O filme “Baarìa – A Porta do Vento”, do italiano Giuseppe Tornatore, foi lançado no Festival de Veneza deste ano e está em cartaz nos cinemas brasileiros. Embora tenha sido alvo de duras críticas, como um filme indigesto, longo e confuso, e mesmo que não seja o melhor filme de todos os tempos, é um belo filme, como já não se produz mais – épico e amoroso, político e sentimental, grandioso. Guarda parentesco com “Amarcord” e “1900”, clássicos dos conterrâneos Fellini e Bernardo Bertolucci. Com o primeiro, tem em comum o tom memorialista e delirante, ao contar, através dos olhos e sentimentos de um menino, a dura vida na Baghería (Baarìa em dialeto regional), uma aldeia da Sicília. O tom de registro histórico, que mostra as transformações políticas da Itália desde o surgimento do fascismo, a eclosão da Segunda Guerra e o fortalecimento do Partido Comunista, faz dele um primo de segundo grau do filme de Bertolucci, que é um retrato mais cru e cruel da história do país desde o início do século XX até sua metade, passando pela ascensão de Mussolini até o fim da guerra.

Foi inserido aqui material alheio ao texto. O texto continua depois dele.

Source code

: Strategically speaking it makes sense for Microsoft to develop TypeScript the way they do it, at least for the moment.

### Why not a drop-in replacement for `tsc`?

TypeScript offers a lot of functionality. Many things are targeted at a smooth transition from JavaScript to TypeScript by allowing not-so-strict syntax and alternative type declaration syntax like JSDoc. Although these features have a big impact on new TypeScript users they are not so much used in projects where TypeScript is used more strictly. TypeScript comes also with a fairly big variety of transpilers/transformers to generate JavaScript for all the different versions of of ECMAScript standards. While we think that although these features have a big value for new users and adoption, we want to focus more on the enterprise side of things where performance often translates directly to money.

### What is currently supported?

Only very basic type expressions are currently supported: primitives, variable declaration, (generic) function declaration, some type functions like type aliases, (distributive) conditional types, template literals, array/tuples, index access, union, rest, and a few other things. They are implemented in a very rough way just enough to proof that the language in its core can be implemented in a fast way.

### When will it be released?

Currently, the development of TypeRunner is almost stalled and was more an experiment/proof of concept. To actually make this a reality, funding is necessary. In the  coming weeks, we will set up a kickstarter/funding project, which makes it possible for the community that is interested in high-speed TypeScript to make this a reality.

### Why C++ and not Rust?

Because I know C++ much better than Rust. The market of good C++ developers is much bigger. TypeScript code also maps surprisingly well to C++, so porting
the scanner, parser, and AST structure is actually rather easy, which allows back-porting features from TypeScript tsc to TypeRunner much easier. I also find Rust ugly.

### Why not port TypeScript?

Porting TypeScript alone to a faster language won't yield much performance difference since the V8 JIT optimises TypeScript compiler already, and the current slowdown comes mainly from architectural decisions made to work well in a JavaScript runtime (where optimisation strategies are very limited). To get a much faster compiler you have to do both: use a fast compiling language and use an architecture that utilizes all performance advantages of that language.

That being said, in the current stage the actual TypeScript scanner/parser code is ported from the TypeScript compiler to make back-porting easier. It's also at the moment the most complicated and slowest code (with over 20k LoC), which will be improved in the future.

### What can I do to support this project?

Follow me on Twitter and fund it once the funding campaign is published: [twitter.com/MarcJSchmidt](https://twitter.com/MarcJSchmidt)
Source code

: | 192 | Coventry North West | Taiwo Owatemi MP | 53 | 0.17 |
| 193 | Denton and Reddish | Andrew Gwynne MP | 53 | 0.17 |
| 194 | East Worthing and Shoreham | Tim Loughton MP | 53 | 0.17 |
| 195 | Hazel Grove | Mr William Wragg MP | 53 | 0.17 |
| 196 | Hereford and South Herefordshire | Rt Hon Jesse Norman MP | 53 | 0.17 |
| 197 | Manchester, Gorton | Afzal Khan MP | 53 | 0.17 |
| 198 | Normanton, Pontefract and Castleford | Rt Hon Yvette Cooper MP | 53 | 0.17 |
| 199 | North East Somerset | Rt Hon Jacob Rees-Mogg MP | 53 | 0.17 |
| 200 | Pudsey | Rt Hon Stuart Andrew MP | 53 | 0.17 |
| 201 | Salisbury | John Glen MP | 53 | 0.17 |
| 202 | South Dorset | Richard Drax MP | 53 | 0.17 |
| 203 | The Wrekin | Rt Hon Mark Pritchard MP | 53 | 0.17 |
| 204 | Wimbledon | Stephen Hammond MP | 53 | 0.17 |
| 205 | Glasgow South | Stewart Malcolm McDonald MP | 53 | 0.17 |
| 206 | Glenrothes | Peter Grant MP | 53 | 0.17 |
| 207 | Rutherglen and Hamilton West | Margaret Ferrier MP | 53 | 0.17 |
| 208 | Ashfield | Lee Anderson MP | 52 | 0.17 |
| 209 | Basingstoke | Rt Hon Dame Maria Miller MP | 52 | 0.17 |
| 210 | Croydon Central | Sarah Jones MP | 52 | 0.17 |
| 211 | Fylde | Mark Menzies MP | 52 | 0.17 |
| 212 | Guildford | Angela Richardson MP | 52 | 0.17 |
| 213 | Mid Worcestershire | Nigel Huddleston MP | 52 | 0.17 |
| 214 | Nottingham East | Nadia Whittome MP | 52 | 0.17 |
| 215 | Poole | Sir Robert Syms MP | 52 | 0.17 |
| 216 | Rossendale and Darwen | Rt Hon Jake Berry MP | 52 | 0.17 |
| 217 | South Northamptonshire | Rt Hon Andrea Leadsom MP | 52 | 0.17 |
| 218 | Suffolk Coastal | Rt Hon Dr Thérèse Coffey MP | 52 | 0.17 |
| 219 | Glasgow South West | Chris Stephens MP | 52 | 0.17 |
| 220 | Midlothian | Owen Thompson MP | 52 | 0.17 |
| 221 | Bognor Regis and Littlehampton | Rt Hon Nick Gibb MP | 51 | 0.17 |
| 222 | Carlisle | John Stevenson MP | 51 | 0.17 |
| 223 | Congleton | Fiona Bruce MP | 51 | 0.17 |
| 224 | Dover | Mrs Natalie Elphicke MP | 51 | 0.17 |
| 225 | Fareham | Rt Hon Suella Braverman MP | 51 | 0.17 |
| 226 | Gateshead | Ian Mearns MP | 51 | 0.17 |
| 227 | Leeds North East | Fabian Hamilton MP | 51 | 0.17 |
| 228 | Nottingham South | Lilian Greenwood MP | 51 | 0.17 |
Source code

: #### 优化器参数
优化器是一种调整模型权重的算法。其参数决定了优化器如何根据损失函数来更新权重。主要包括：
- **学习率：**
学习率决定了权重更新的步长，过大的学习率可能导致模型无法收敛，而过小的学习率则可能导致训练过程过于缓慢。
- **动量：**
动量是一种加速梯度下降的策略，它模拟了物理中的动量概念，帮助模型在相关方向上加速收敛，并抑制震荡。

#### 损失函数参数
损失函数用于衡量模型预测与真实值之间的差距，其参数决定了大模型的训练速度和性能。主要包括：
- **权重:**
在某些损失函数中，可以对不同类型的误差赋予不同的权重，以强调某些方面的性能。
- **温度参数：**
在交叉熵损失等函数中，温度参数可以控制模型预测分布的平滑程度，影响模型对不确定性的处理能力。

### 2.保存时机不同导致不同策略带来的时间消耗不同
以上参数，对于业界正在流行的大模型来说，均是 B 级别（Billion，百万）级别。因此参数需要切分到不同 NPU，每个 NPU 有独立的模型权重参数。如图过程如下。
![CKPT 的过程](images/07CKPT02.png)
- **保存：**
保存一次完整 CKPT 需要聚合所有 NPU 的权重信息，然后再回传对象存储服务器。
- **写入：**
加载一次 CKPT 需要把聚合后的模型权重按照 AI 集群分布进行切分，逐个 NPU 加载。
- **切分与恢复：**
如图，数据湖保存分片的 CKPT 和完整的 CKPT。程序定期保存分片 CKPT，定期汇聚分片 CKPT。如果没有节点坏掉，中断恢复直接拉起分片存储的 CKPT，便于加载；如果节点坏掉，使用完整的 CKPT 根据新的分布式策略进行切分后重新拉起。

Entre todas as belas e plásticas cenas do filme “Baarìa”, entre todas as tocantes e passionais histórias lá contadas, a passagem que mais me chamou a atenção – e, por que não dizer, me comoveu de fato – foi a cena em que o pai do personagem protagonista Peppino está moribundo na cama à espera do filho, que naquela altura lançara sua candidatura a um cargo político pelo Partido Comunista. Toda a família e a vizinhança estão em redor do velho senhor, aguardando ansiosamente a chegada do filho político, orgulho da família pobre. Em certo momento o irmão de Peppino, temendo que o pai se vá sem ver o filho pela última vez, fala algo como: “Ele já virá, pai, está ocupado demais com a campanha…”. Ao que o pai responde, com fervor idealista: “É, filho, a política é bela! A política é bela!”… Depois de certo suspense, enfim Peppino chega à casa paterna e abraça o pai que o esperava para partir. E então o pai morre.

O que há de tão belo nessa cena banal? Há a fé, de alguém que passou por tantas intempéries e dores – desde o terror de uma guerra e privações como a fome até a liberdade roubada pelo regime fascista e a submissão aos mafiosos donos da cidade –, a fé comovente na política como elemento transformador da realidade, a serviço de ideais nobres, com propósitos éticos, libertadores, como agente do bem coletivo. Transpondo a cena para os tempos cínicos de hoje, a fala do pai de Peppino soaria no mínimo ingênua. Há hoje quase uma cobrança da sociedade aos incautos crédulos, aos que ainda creem na política. É como se fosse um pecado, uma pureza imperdoável alimentar a fé nas instituições e discursos políticos, nas plataformas dos candidatos, na verdade de suas falas…

Há uma semana o povo foi às urnas eleger presidente, governadores, senadores e demais parlamentares. Mas foi pela obrigação do voto, sem paixão, sem fé nem vontade. Nunca ouvi tanta gente falando em votar nulo como neste ano. Seria simplório (e óbvio) dizer que a falta
de ânimo do povo com a política é responsabilidade dos políticos, de sua cara de pau e ganância sem fim, suas corrupções e desmandos, sua falta de escrúpulos e seu descaso para com o sofrimento e as faltas do povo. Nem por isso deixa de causar estranheza o desinteresse do eleitor com a matéria, com o futuro político e econômico da nação. Talvez estes tempos de luta insana pela sobrevivência e de evasão virtual favoreçam um certo silêncio – e omissão – da população. O que torna cada vez mais improvável que a fala do personagem de Tornatore caiba um dia em nossas bocas sem esperança.